DATE=$(date +%Y%m%d_%H%M%S)
# Create backup directory
mkdir -p "$BACKUP_DIR/$DATE"
# Backup schema
clickhouse-client --query="SHOW CREATE TABLE rspamd.rspamd" > "$BACKUP_DIR/$DATE/schema.sql"
# Backup data (last 30 days)
clickhouse-client --query="SELECT * FROM rspamd.rspamd WHERE Date >= today() - 30 FORMAT Native" > "$BACKUP_DIR/$DATE/data.native"
# Compress backup
tar -czf "$BACKUP_DIR/rspamd_backup_$DATE.tar.gz" -C "$BACKUP_DIR" "$DATE"

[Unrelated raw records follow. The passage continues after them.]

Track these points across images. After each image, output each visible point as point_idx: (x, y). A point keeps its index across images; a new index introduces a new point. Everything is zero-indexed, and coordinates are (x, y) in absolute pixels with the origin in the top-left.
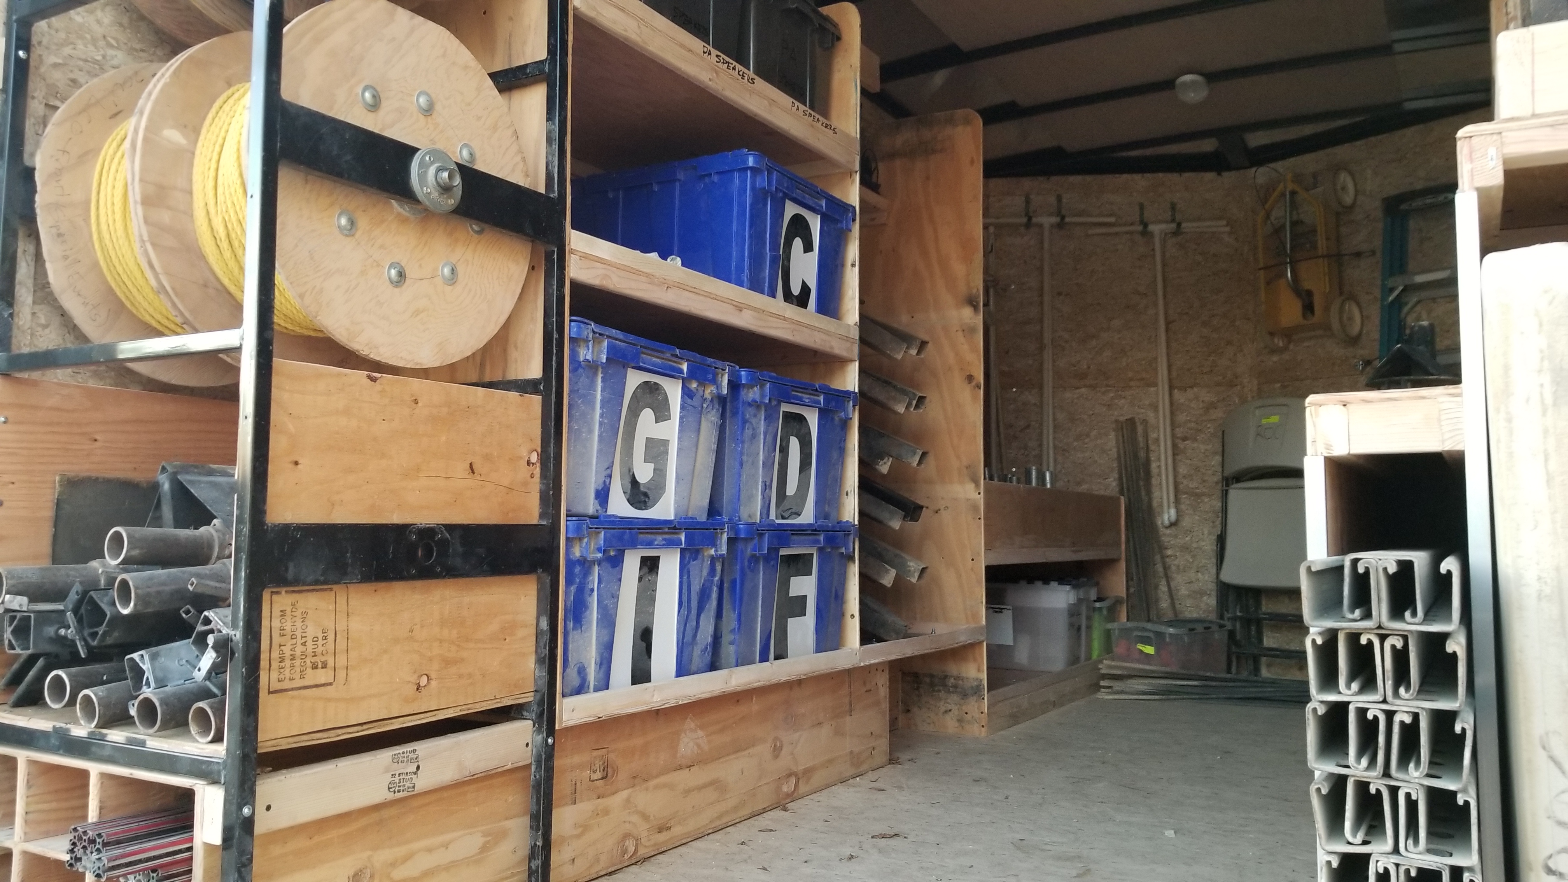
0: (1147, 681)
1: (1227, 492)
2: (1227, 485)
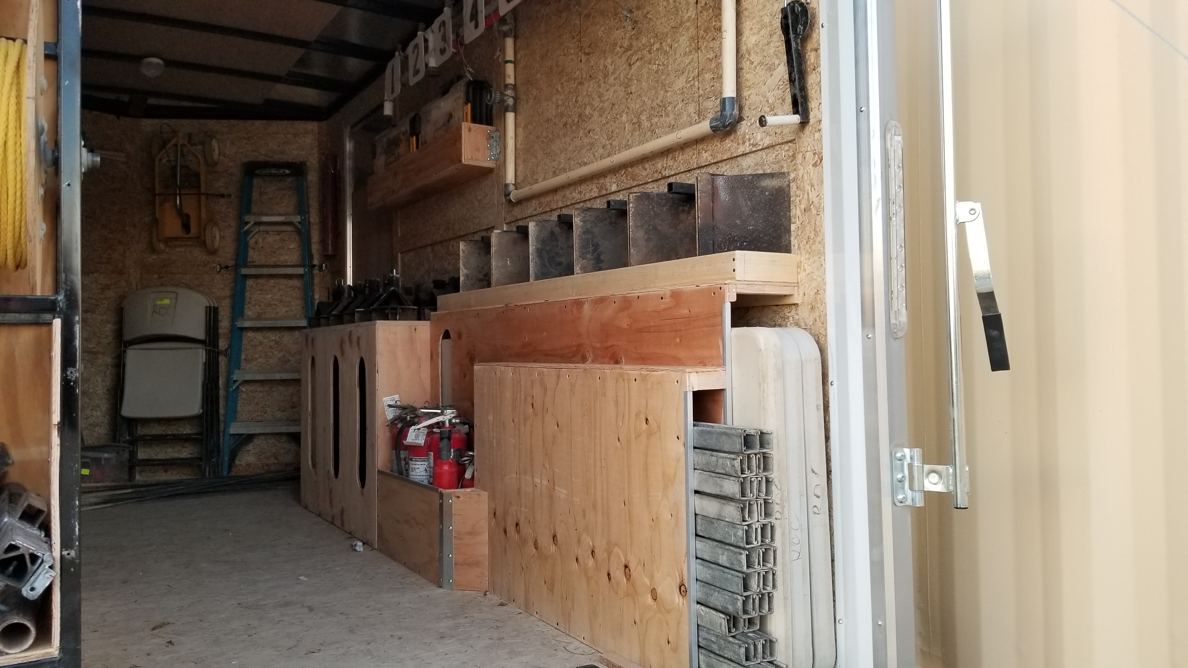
1: (125, 352)
2: (125, 347)
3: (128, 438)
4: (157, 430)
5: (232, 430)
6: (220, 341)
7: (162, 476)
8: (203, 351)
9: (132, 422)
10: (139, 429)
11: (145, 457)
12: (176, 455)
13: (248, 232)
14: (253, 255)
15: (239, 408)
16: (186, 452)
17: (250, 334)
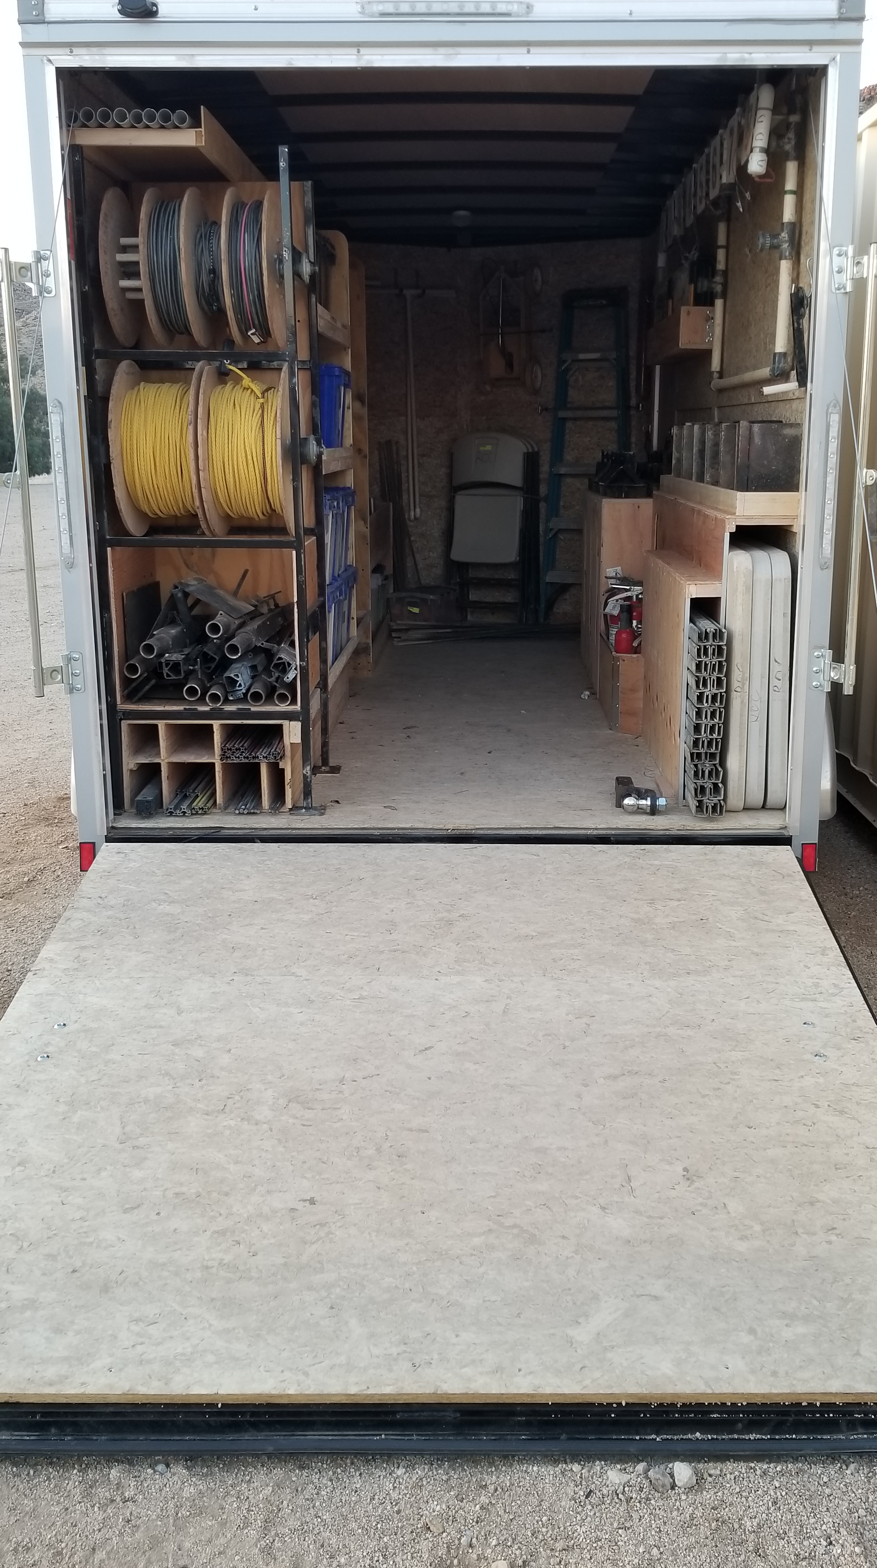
0: (420, 631)
1: (454, 497)
2: (455, 492)
3: (458, 580)
4: (484, 574)
5: (548, 579)
6: (541, 487)
7: (490, 619)
8: (521, 499)
9: (463, 567)
10: (470, 571)
11: (476, 599)
12: (502, 599)
13: (567, 370)
14: (573, 394)
15: (557, 557)
16: (510, 597)
17: (569, 480)
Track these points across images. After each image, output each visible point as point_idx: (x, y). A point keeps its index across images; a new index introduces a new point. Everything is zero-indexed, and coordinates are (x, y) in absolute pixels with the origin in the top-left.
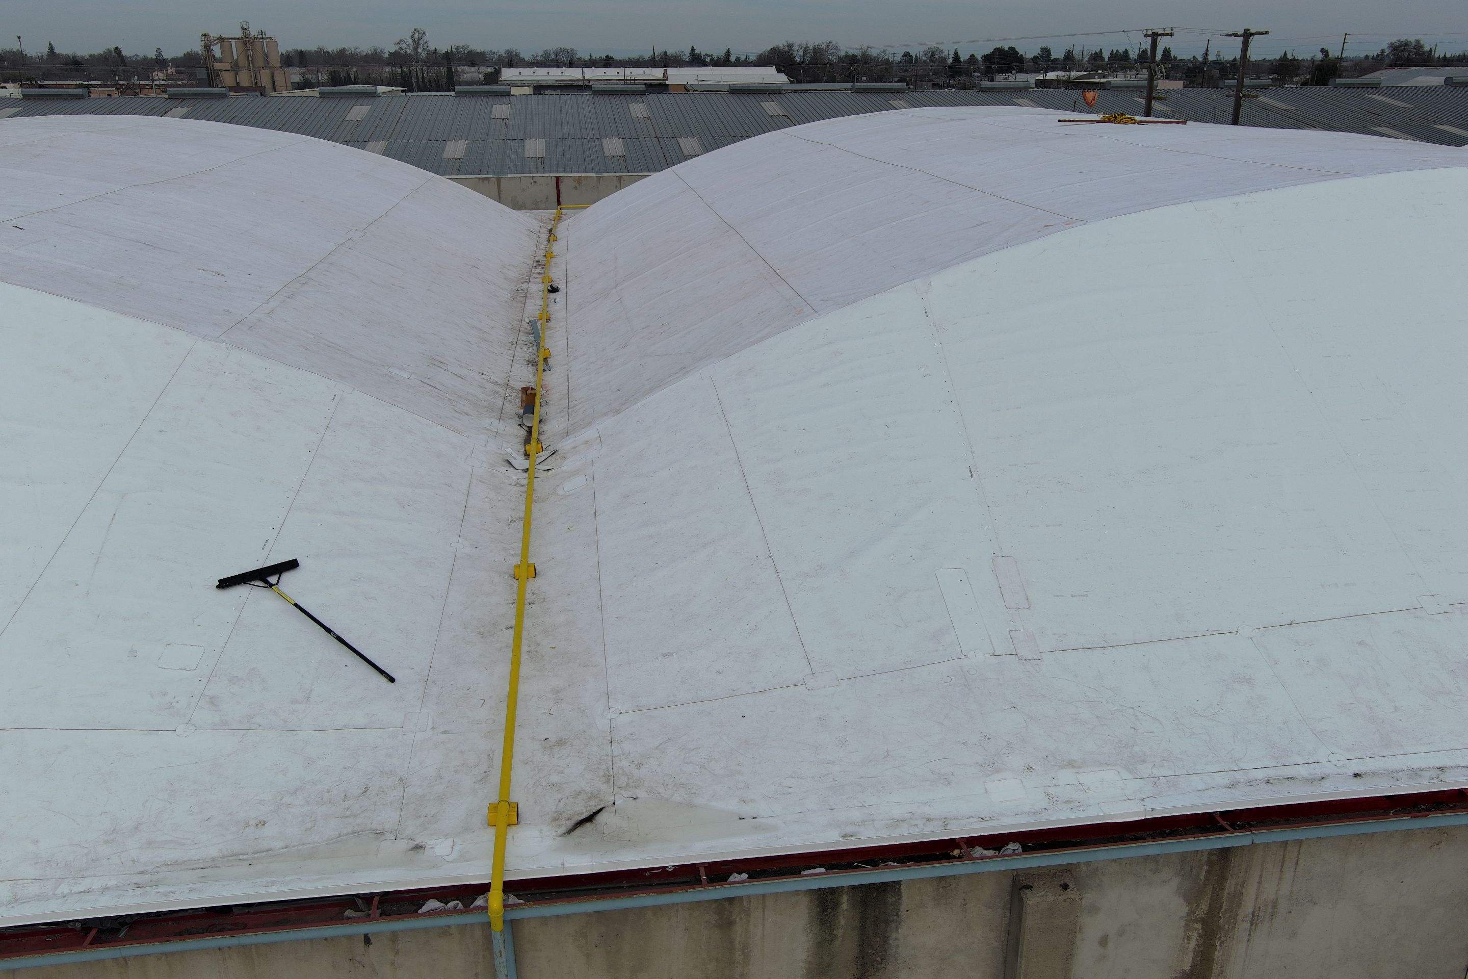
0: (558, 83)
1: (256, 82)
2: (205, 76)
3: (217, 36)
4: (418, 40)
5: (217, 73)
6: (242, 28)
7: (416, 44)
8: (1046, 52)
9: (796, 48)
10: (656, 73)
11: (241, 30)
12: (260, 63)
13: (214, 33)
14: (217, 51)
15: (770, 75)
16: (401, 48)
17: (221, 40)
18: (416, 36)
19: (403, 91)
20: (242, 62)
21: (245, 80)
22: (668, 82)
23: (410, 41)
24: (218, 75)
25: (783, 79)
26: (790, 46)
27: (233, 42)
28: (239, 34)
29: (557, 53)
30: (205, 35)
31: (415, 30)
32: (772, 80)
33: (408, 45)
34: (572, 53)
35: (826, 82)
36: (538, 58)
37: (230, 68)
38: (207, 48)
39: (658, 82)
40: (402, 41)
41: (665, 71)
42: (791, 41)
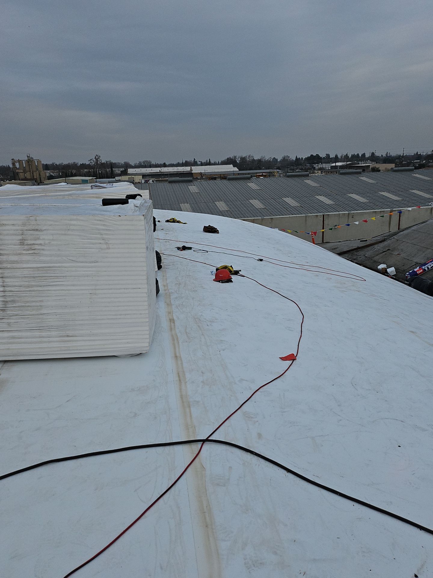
0: (150, 174)
1: (33, 176)
2: (13, 175)
3: (18, 159)
4: (98, 159)
5: (18, 173)
6: (27, 156)
7: (97, 160)
8: (328, 155)
9: (237, 157)
10: (188, 169)
11: (27, 157)
12: (34, 169)
13: (16, 159)
14: (17, 165)
15: (230, 168)
16: (91, 162)
17: (20, 161)
18: (97, 157)
19: (95, 179)
20: (27, 169)
21: (28, 175)
22: (192, 172)
23: (95, 160)
24: (18, 175)
25: (236, 169)
26: (235, 157)
27: (24, 161)
28: (26, 159)
29: (144, 162)
30: (13, 159)
31: (96, 155)
32: (232, 170)
33: (94, 161)
34: (150, 162)
35: (249, 170)
36: (137, 165)
37: (22, 172)
38: (14, 164)
39: (189, 172)
40: (91, 159)
41: (191, 168)
42: (235, 155)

rm -rf "$BACKUP_DIR/$DATE"
# Cleanup old backups (keep 30 days)
find "$BACKUP_DIR" -name "rspamd_backup_*.tar.gz" -mtime +30 -delete
Security Considerations
Secure your ClickHouse installation:
<!-- /etc/clickhouse-server/config.d/network.xml -->
<yandex>
<listen_host>127.0.0.1</listen_host>
<!-- Only allow local connections for security -->
<!-- If you need remote access, use proper authentication -->
<!-- <listen_host>0.0.0.0</listen_host> -->
</yandex>
For production environments with remote access:
<!-- /etc/clickhouse-server/users.d/rspamd.xml -->
<yandex>
<users>
<rspamd_user>
<password_sha256_hex>your_secure_password_hash</password_sha256_hex>
<networks>
<ip>127.0.0.1</ip>
<ip>10.0.0.0/8</ip>
<!-- Add your network ranges -->
</networks>
<profile>default</profile>
<quota>default</quota>
<databases>
<database>rspamd</database>
</databases>
</rspamd_user>
</users>
</yandex>
Troubleshooting
Common Issues
-
Connection problems:
# Check ClickHouse status
sudo systemctl status clickhouse-server
# Test connection
clickhouse-client --query="SELECT 1"
# Check Rspamd logs
grep -i clickhouse /var/log/rspamd/rspamd.log -
Performance issues:
-- Check query performance
SELECT query, elapsed FROM system.query_log
WHERE type = 'QueryFinish'
ORDER BY elapsed DESC
LIMIT 10;
-- Monitor resource usage
SELECT * FROM system.metrics
WHERE metric LIKE '%Memory%' OR metric LIKE '%CPU%'; -
Data consistency:
-- Check for missing data
SELECT Date, count() as Messages
FROM rspamd
WHERE Date >= today() - 7
GROUP BY Date
ORDER BY Date;
-- Verify table integrity
CHECK TABLE rspamd;
This comprehensive guide provides everything needed to build a powerful mail analytics platform using ClickHouse with Rspamd.